I’m starting to accept the fact that pregnancy just isn’t very becoming of me.  It’s not everything I wanted it to be (except the ‘growing the baby’ part.  I’m glad that’s going well!).

But I must admit, each time one of my pregnant friends shows me her clearly-pregnant belly, or tells me what a breeze her first trimester was, or one-ups my baby news with her “twins” news, I briefly consider never speaking to her again.

“Glow-ers,” beware.  I’m happy for you.  Really.  Just be careful what you say, or I might bring out my combatives training.

Parting words of wisdom: It’s true what they say about recruiters.  They lie.  Don’t listen to a word of it! Especially that part about how they don’t allow birth control at basic training.  Just sayin’.

1

Kick me, baby, one more time!

Today, I am a proud mama! Last night, I was watching American Idol with my mother, lying on my back with my palm on the bump just below my bellybutton.  Candice Glover was singing a song by The Cure, and my Tiny Dancer must have loved her voice, because I felt the teensiest little ‘thump’ on my hand! Twice! So of course, I promptly freaked out, and grabbed my mom’s hand, and she felt it, too.  By then, I was in tears, and my heart was racing, because in one single moment I realized that all of the mood swings, and breakouts, and morning sickness, and looking like I’ve eaten one too many cheeseburgers, and the constant fear that I will lose this one, too – it was worth it. There is, in fact, a baby in there, and it’s strong enough to kick my belly!

No, my fear won’t go away until I have a living, breathing, healthy baby in my arms.

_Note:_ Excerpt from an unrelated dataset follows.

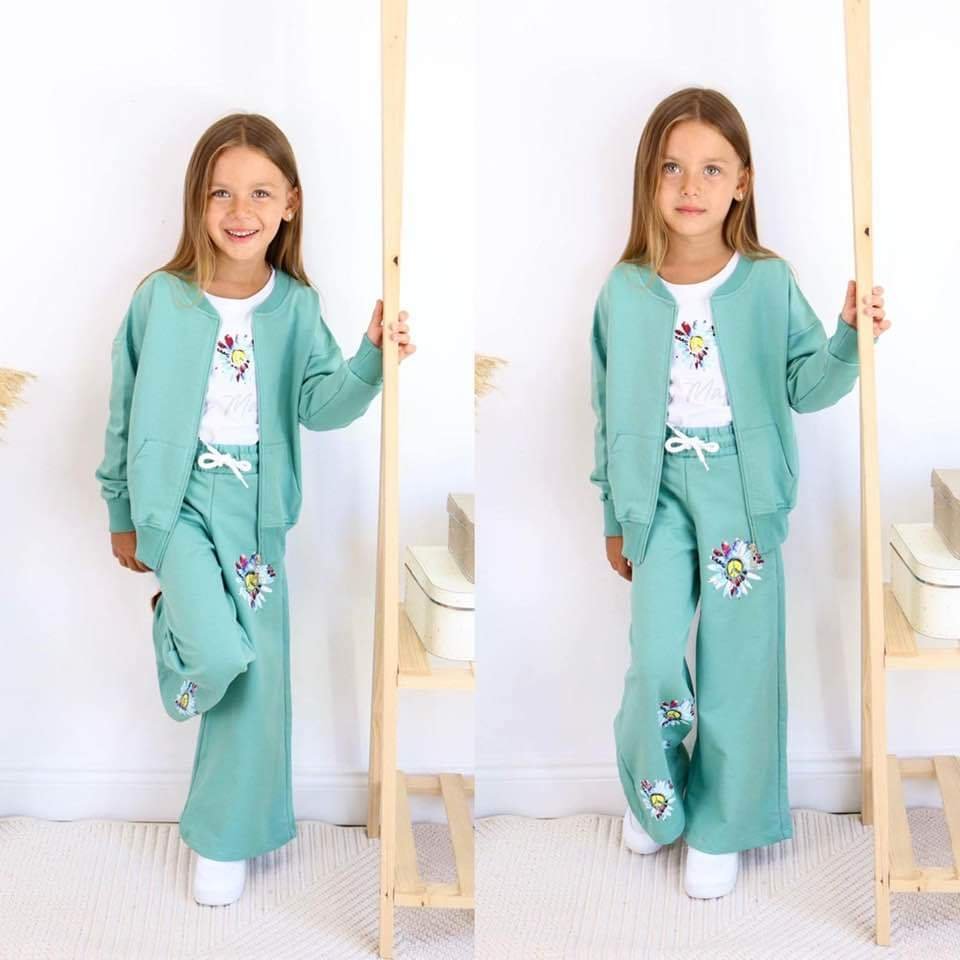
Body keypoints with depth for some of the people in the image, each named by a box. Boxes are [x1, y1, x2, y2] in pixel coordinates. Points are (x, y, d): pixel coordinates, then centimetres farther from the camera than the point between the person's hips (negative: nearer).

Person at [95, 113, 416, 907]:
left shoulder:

In fact, as all of this was going on, I had to push the thought out of my mind that maybe Baby is allergic to the peanuts in my Peanut Buster Parfait.  But, as I’ve learned, God has His hand in everything.  It’s out of my hands and, thankfully, into those of One much more competent than I.  All I can do is love my child with everything that I am.  And pray.

…And maybe lay off the Peanut Buster Parfaits.

Parting words of wisdom: Storms have a way of teaching what nothing else can.